- THE TASK: Every line in the records below between the one holding "hfov_deg: 65.3" and the one holding "f_number: 1.6", inclusive, is to be set down exactly; all other lines are to be left out.

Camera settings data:
┏━━
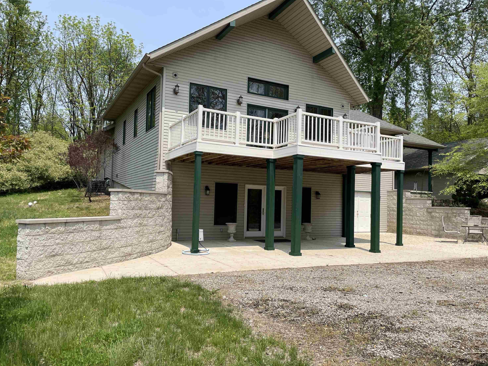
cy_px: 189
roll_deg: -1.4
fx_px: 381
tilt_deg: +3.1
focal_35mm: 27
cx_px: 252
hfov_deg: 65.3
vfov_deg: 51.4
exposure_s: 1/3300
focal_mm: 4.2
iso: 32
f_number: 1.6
┗━━
┏━━
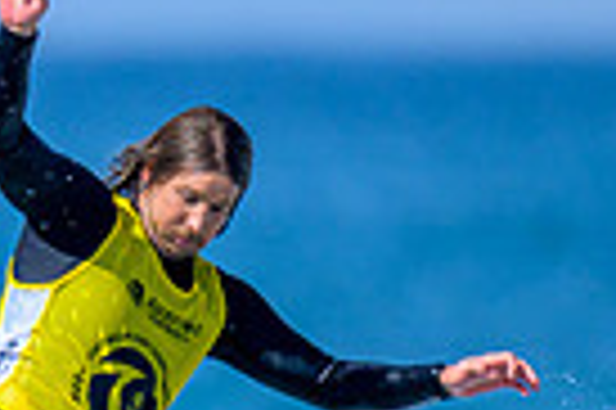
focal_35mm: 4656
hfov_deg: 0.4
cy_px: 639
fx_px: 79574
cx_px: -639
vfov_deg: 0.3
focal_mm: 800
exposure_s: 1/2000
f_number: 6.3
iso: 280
┗━━
- EXERCISE RESULT:
hfov_deg: 65.3
vfov_deg: 51.4
exposure_s: 1/3300
focal_mm: 4.2
iso: 32
f_number: 1.6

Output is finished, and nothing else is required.